Al cinema dal 26 novembre distribuito da The Walt Disney Company Italia
Dopo quasi un decennio di attesa, Zootropolis torna sul grande schermo con un secondo capitolo che conferma – e in alcuni momenti supera – la forza del suo predecessore. Il nuovo film riprende esattamente da ciò che aveva reso iconico l’originale del 2016: un mondo vibrante, un cast di personaggi irresistibili e soprattutto una riflessione profonda, mai pesante, sulla convivenza tra individui diversi. Questa volta, però, la lente si sposta su aspetti più intimi e complessi delle relazioni, senza rinunciare allo sguardo politico e sociale che ha reso la saga così amata da un pubblico trasversale.
Ritroviamo Judy Hopps e Nick Wilde ormai membri effettivi della polizia cittadina, ma la loro affiatata collaborazione mostra presto qualche crepa. L’irruenza di Judy e l’approccio più cauto – e sarcastico – di Nick finiscono per metterli nei guai, al punto da essere spediti in una improbabile terapia di coppia. Nel frattempo, un nuovo caso scuote la città: una serie di aggressioni fa ricadere i sospetti sui rettili, banditi da Zootropolis molti anni prima in seguito a eventi oscuri. La vicenda, tutt’altro che lineare, scoperchia vecchie ferite e mette alla prova la fiducia tra i due protagonisti.
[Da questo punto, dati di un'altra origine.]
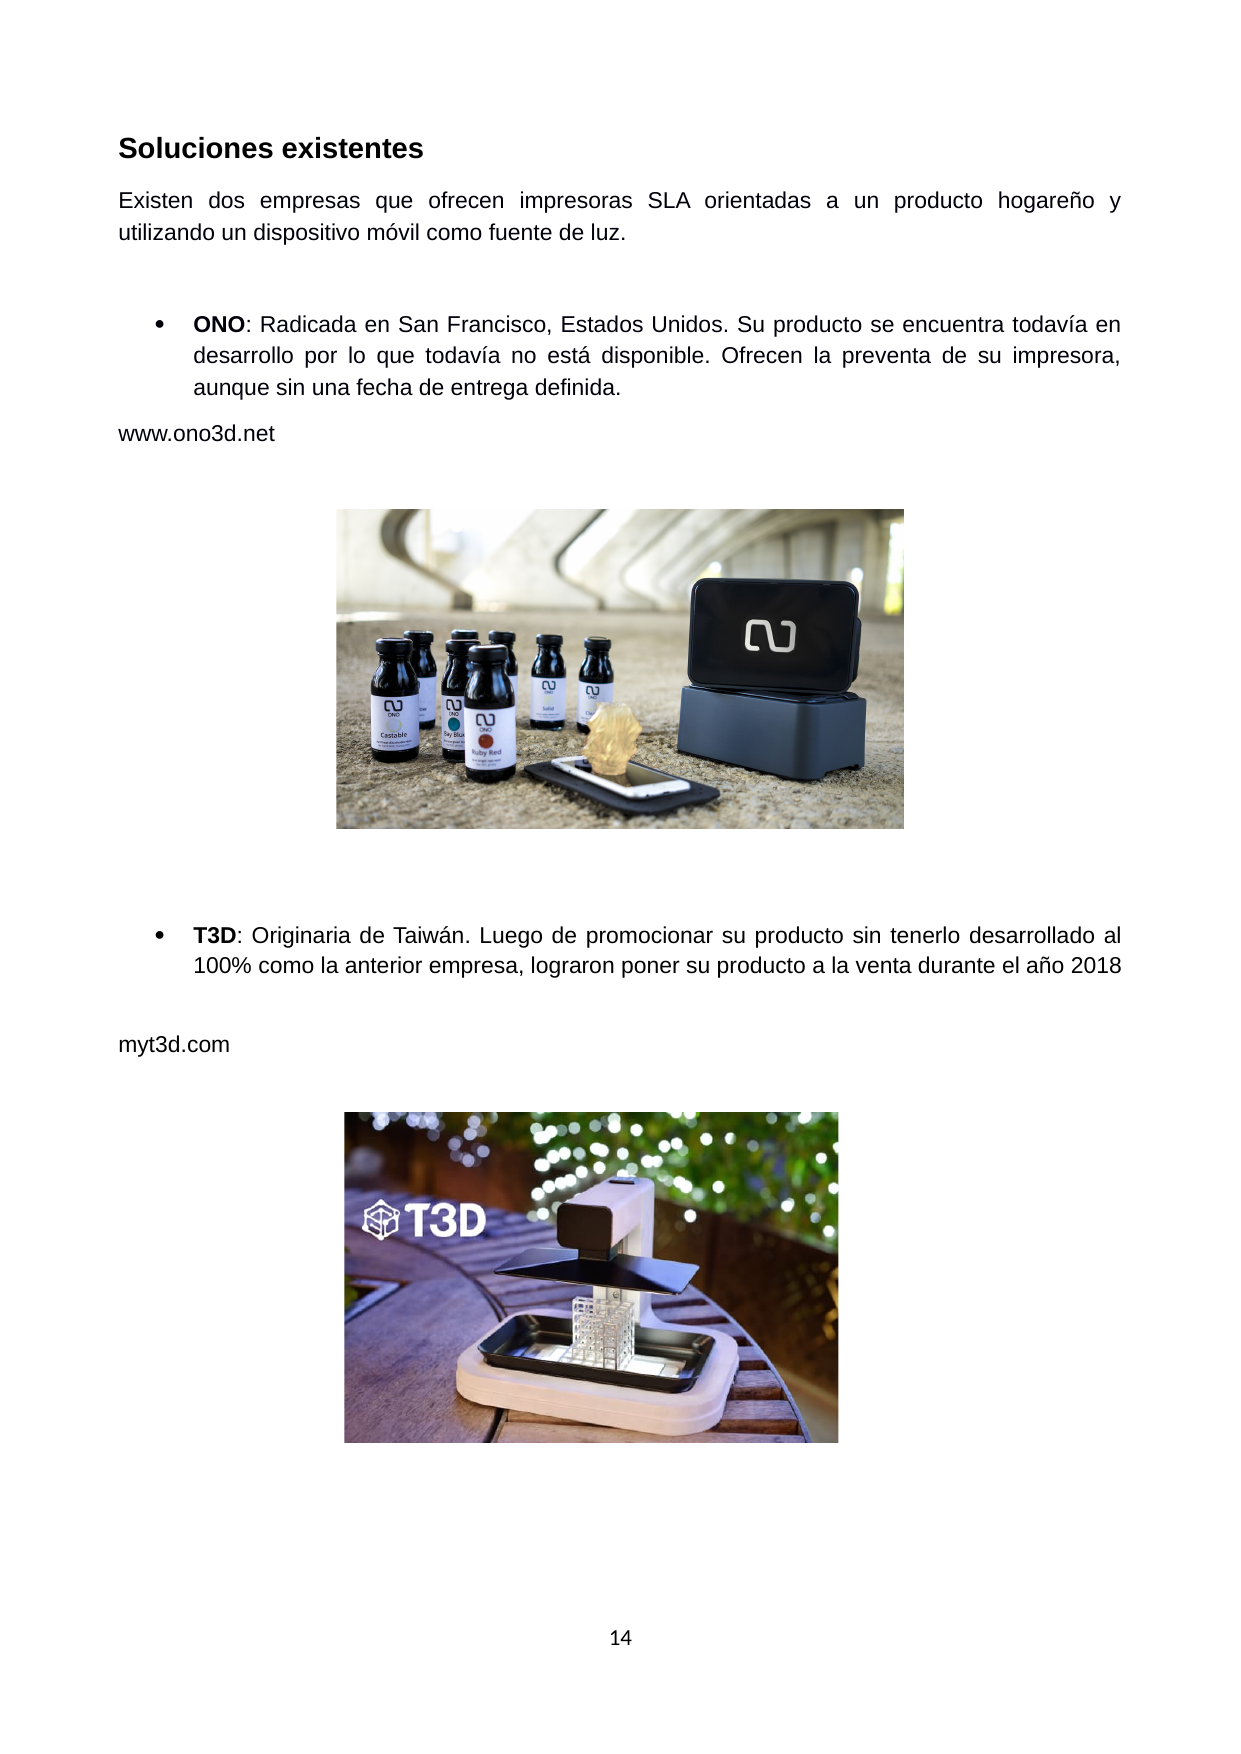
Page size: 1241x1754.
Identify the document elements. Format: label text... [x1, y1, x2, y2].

Il film riprende le tematiche del primo capitolo ma le approfondisce con una maturità nuova, pur conservando leggerezza e ironia. La questione della diversità, stavolta, è esplorata attraverso dinamiche di gruppo e senso di appartenenza, mentre il destino dei rettili rimanda chiaramente a pagine dolorose della storia reale: minoranze perseguitate, narrazioni riscritte dal potere, comunità costrette ai margini. Senza mai diventare un film “a tesi”, Zootropolis 2 suggerisce parallelismi evidenti e lascia allo spettatore il compito di interpretarli.
Accanto al sottotesto più adulto, l’avventura scorre con il ritmo brillante tipico dei Disney Animation Studios. Gag fisiche, battute intelligenti, momenti di pura tenerezza e un’animazione sorprendentemente raffinata contribuiscono a rendere il film accessibile ai più piccoli senza perdere profondità. I progressi tecnici sono notevoli: modelli più dettagliati, una regia fluida e una fotografia che valorizza ogni ambiente – dalla metropoli brulicante alle distese ghiacciate – costruiscono un mondo credibile e ricco di vita.
Il cuore del film resta comunque la relazione tra Judy e Nick. Gli autori giocano con ironia sul confine tra amicizia e qualcosa di più, consapevoli dell’affetto che il pubblico nutre per questa coppia così improbabile eppure così complementare. La loro evoluzione emotiva è trattata con una cura che dà peso a ogni sguardo, esitazione o gesto di fiducia, rendendo il climax particolarmente coinvolgente.
Zootropolis 2 è, in definitiva, un’opera che unisce spettacolo e riflessione con naturalezza. Una favola moderna che parla di inclusione, paure ataviche e seconde possibilità, senza rinunciare al divertimento. In un panorama animato spesso diviso tra nostalgia e innovazione, questo sequel ricorda quanto gli Studios Disney sappiano ancora creare mondi capaci di far sognare e, al tempo stesso, invitare a osservare il nostro con occhi più consapevoli.